Currently, including myself, there’s 4 of us working on it.
We’re still discussing how to handle funding internally; but for the time being, as we start out, we’re just self-financing. We’re going to consider taking donations in the future.
Why is this project any different (security updates wise).
I stand by everything I said there. The key difference is that IronFox provides unique value over standard Firefox, unlike LibreWolf (& other Firefox desktop forks). All of LibreWolf’s privacy & security benefits can be easily applied to any Firefox installation via several methods (Ex. a user.js file, a mozilla.cfg file, an autoconfig.js file, etc. etc.). Why introduce the added risk of using a fork when it’s not necessary?
The case with Android is completely different. You simply don’t have as much control over Firefox as you do on desktop, and there are fundamental issues that can’t be fixed with a simple config file (Ex. the proprietary libraries we remove…).
To put it simply: You can make any standard Firefox desktop installation as private & secure as LibreWolf. You can’t make any standard Firefox Android installation as private & secure as IronFox or Mull.
So, yes, the same risks as with LibreWolf generally still apply to IronFox (as they also did to Mull); the difference is that unlike LibreWolf, we provide meaningful benefits to offset those risks.
As I stated above, there’s also 4 of us working on this; so we have the time, resources, & full intention on keeping up with security updates. For comparison: Mull was maintained by 1 person (a person who was also maintaining a Chromium-based browser, an entire mobile Android operating system, and various other works), yet was still able to keep up with Firefox updates within a day or 2 after release for several years.
I just want to make it clear that as a user, I completely understand your concern here & the importance of security updates, and I wouldn’t have anything to do with IronFox if I wasn’t comfortable guaranteeing we could keep up with them. At the end of the day though, like nearly everything in the privacy & security world, this all comes down to your threat model and what you’re comfortable with. If you value getting the quickest updates possible directly from Mozilla more than the privacy & security hardening of IronFox, then use standard Firefox instead. This same logic also applies to any other Firefox fork & Chromium fork regardless of platform.
The reasons why granting the app management permission is a serious security risk are documented here. I’m concerned about a security-first attitude which is crucial for a worthy successor to Mull.
This is incomparable, and not at all a reasonable comparison IMO.
Dove is a project designed for hardening Thunderbird on desktop, and it fundamentally works by modifying the application’s files and adding a custom mozilla.cfg file, prefs.js file, and policies.json file. I’m aware of the security risk & spent several hours researching & trying to find a better way to support Dove without needing to give Terminal the app management
permission, and was unable to find one. If anyone here has any ideas, let me know!.

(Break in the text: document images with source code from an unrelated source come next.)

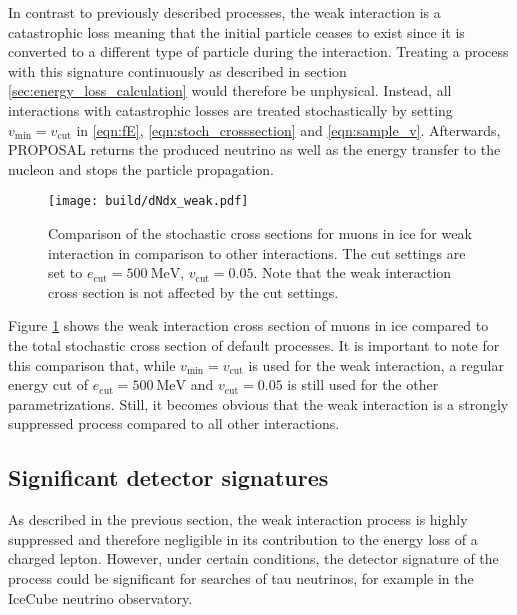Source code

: In contrast to previously described processes, the weak interaction is a catastrophic loss meaning that the initial particle ceases to exist since it is converted to a different type of particle during the interaction.
Treating a process with this signature continuously as described in section \ref{sec:energy_loss_calculation} would therefore be unphysical.
Instead, all interactions with catastrophic losses are treated stochastically by setting $v_{\text{min}} = v_{\text{cut}}$ in \eqref{eqn:fE}, \eqref{eqn:stoch_crosssection} and \eqref{eqn:sample_v}.
Afterwards, PROPOSAL returns the produced neutrino as well as the energy transfer to the nucleon and stops the particle propagation.

\begin{figure}
    \centering
    \texttt{[image: build/dNdx\_weak.pdf]}
    \caption{Comparison of the stochastic cross sections for muons in ice for weak interaction in comparison to other interactions. The cut settings are set to $e_\text{cut} = \SI{500}{\mega\electronvolt}$, $v_\text{cut} = 0.05$. Note that the weak interaction cross section is not affected by the cut settings.}
    \label{fig:dNdx_weak}
\end{figure}

Figure \ref{fig:dNdx_weak} shows the weak interaction cross section of muons in ice compared to the total stochastic cross section of default processes.
It is important to note for this comparison that, while $v_{\text{min}} = v_{\text{cut}}$ is used for the weak interaction, a regular energy cut of $e_\text{cut} = \SI{500}{\mega\electronvolt}$ and $v_\text{cut} = 0.05$ is still used for the other parametrizations.
Still, it becomes obvious that the weak interaction is a strongly suppressed process compared to all other interactions.

\subsection{Significant detector signatures}
\label{sec:weak_signature}

As described in the previous section, the weak interaction process is highly suppressed and therefore negligible in its contribution to the energy loss of a charged lepton.
However, under certain conditions, the detector signature of the process could be significant for searches of tau neutrinos, for example in the IceCube neutrino observatory.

I make it clear to the user that this permission is required (As evident by you quickly noticing it), and we support manual installations for users who are uncomfortable granting the Terminal this permission.
We can’t fix fundamental problems with macOS. Apple needs to allow more fine-grained controls (Such as the ability to grant permission to manage only specific applications rather than all or nothing, etc…), and Mozilla needs to allow reading config files for Firefox & Thunderbird without directly modifying the app’s contents.
If you don’t trust IronFox due to fundamental limitations of an unrelated project by 1 of the 4 maintainers, then don’t use it. I won’t tell you who you should or shouldn’t trust at the end of the day; that’s for you and you alone to decide. All I’ll tell you is that every project I’ve ever designed in this space has been done so with a security-first attitude. Myself & the other maintainers take this extremely seriously, and we’re not going to create a project that claims to improve privacy & security, while doing the opposite.